LA BOUTEILLE DE LA SEMAINE
Le Château Gazin 1981

Elle

5 mars 1990

Il est rare de pouvoir proposer un beau bordeaux en plein épanouissement à un prix, somme toute, bien raisonnable : exactement 10 F par année. Il s'agit du château gazin 1981, un pessac-léognan. Mais comme cette appellation d'origine contrôlée prestigieuse n'existait pas encore en 1981, ce fut un simple graves.

Les lectrices de ELLE connaissent déjà ce château par le millésime 1985, donc je n'en rappellerai aujourd'hui que les grandes lignes. Il appartient aux consorts Michotte, mais c'est l'œnologue-vigneron Jacques Fourès qui en assure l'exploitation sous fermage depuis 1974.

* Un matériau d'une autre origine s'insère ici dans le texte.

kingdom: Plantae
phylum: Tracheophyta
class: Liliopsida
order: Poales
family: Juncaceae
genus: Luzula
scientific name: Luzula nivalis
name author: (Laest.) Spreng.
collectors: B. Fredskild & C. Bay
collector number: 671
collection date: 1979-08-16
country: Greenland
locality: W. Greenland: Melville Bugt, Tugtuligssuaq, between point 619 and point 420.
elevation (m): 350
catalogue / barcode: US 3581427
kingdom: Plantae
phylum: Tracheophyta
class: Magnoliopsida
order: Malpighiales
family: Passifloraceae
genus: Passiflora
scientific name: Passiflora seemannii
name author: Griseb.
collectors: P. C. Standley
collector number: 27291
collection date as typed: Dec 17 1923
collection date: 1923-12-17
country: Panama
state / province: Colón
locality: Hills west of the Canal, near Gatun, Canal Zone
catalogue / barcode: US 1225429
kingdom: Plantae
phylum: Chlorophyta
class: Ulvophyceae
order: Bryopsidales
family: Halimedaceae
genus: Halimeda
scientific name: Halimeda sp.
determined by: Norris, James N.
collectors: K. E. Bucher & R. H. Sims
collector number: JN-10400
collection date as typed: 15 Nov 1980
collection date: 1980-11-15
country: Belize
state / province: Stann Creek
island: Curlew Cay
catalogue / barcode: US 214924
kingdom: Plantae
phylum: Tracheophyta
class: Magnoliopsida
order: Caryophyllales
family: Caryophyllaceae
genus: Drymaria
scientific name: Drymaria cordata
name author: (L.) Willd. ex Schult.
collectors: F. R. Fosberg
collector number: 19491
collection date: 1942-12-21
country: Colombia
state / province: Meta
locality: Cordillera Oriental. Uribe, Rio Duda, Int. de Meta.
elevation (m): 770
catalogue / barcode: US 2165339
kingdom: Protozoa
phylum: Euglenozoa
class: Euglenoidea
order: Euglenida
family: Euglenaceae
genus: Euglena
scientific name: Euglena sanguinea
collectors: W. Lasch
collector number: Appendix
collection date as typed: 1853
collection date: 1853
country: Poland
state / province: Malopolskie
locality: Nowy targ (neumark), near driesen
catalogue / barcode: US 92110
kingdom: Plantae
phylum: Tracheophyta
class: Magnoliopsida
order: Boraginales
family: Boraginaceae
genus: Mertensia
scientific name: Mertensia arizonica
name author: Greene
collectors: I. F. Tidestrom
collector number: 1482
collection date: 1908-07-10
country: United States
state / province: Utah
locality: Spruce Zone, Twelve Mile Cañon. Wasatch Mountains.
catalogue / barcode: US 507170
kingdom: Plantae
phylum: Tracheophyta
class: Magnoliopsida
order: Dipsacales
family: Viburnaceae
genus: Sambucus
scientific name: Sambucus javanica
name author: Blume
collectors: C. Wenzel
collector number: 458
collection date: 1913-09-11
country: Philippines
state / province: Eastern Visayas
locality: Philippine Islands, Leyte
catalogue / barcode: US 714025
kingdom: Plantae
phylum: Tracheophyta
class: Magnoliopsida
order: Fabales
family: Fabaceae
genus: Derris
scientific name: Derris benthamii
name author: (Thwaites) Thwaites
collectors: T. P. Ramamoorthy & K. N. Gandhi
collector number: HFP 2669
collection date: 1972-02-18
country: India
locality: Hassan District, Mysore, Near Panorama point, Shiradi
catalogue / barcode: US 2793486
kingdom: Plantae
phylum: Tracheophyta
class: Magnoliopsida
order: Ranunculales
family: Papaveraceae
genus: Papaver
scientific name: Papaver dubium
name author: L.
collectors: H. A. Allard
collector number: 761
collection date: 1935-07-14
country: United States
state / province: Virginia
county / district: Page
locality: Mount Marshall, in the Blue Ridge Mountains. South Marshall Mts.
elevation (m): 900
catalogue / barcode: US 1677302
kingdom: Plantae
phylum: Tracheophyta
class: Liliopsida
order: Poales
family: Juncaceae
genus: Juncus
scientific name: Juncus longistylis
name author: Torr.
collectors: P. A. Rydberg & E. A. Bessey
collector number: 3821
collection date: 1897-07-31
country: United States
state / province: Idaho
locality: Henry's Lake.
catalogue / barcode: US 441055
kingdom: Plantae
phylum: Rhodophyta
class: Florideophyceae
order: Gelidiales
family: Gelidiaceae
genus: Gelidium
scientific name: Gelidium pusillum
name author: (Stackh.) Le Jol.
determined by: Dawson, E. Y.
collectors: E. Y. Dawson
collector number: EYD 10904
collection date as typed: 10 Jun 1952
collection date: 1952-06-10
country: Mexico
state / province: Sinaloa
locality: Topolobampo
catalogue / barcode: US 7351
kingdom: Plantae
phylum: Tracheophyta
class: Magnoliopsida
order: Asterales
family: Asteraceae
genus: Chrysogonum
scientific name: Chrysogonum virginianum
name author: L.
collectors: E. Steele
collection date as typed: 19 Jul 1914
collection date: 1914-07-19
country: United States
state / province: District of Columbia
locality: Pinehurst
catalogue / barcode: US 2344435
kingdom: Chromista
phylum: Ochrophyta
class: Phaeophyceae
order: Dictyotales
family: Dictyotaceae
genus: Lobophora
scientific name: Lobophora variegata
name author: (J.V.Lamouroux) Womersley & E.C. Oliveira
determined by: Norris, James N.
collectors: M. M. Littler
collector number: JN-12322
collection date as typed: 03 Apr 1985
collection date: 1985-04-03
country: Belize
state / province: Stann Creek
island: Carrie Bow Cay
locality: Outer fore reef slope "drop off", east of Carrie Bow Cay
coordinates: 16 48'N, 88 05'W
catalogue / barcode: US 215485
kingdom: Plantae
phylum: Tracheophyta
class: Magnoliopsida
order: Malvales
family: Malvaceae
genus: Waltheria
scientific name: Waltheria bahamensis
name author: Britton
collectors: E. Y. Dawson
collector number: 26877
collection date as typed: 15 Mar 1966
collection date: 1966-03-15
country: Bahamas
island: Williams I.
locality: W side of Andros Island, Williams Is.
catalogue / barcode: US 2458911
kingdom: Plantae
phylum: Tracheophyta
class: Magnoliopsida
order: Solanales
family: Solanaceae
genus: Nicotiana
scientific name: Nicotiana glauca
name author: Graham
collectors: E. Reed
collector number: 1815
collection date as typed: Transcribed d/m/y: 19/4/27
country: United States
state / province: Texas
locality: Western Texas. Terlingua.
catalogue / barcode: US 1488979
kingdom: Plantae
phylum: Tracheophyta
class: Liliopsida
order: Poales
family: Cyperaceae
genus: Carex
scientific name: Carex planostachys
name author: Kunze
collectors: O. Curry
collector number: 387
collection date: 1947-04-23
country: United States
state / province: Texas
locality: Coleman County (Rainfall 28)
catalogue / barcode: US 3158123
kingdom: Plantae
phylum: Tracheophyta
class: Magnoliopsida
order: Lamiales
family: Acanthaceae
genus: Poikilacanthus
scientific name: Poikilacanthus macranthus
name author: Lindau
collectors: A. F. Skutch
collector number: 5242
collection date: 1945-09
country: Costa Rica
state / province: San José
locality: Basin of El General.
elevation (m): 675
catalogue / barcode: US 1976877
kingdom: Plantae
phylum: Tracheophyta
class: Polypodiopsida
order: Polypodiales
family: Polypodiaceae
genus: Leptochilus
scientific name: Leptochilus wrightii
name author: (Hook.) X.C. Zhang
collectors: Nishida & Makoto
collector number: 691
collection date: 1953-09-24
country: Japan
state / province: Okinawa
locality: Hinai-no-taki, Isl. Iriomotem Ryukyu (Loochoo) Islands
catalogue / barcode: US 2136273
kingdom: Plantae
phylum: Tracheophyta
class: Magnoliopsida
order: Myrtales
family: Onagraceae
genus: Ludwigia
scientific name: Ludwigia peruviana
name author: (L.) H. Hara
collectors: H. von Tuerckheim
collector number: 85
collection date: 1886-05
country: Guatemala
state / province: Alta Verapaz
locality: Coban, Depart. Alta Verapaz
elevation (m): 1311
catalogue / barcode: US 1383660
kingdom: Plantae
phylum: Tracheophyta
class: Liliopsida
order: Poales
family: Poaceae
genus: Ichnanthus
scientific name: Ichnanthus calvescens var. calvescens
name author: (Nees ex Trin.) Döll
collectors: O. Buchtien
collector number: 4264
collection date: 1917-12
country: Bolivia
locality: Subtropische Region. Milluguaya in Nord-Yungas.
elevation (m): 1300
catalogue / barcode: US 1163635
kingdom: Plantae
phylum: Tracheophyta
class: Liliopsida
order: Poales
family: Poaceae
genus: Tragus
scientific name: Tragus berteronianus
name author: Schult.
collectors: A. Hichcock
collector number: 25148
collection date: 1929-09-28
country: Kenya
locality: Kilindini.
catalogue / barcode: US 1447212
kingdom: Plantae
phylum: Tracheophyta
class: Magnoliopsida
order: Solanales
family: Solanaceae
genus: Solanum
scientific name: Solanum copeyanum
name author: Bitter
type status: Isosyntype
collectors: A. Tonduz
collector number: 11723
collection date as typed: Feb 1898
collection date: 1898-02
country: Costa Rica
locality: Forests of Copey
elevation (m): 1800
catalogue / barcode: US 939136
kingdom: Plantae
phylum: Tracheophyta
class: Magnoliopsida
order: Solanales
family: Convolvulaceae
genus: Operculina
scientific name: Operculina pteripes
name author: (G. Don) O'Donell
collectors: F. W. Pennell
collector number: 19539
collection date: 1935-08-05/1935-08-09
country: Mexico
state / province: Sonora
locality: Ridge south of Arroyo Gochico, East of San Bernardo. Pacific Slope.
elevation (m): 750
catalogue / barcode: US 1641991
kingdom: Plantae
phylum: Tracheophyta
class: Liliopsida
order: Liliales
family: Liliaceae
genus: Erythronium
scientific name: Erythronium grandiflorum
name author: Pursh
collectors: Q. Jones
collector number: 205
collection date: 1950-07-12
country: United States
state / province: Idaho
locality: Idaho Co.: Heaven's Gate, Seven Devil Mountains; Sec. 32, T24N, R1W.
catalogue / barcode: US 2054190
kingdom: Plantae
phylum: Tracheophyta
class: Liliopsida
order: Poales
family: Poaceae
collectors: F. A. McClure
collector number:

Les 15 hectares du vignoble sont plantés à 80% en cabernet-sauvignon qui s'exprime le mieux sur le terroir du château gazin, 10% de cabernet franc pour la complexité et la finesse des arômes et 10% de merlot dont la richesse rend le vin aimable tout au long du vieillissement. Mais c'est surtout le sol graveleux, sans oublier l'habileté remarquable de Fourès, qui est déterminant pour la qualité du vin. Les cailloux reflètent la chaleur le jour et la retiennent la nuit aidant ainsi la maturation des raisins. De plus, puisque le sol est filtrant, l'eau descend très rapidement. N'étant pas humide, le sol ne crée pas les conditions favorable à la pourriture. Les racines atteignent l'eau au printemps, quand il en faut pour la croissance de la végétation. En été, la nappe phréatique est plus basse et même si la pluie tombe, elle ne gonfle pas les raisins et ne dilue pas leur matière car l'eau descend vite. Les raisins mûrissent ainsi avec une belle concentration.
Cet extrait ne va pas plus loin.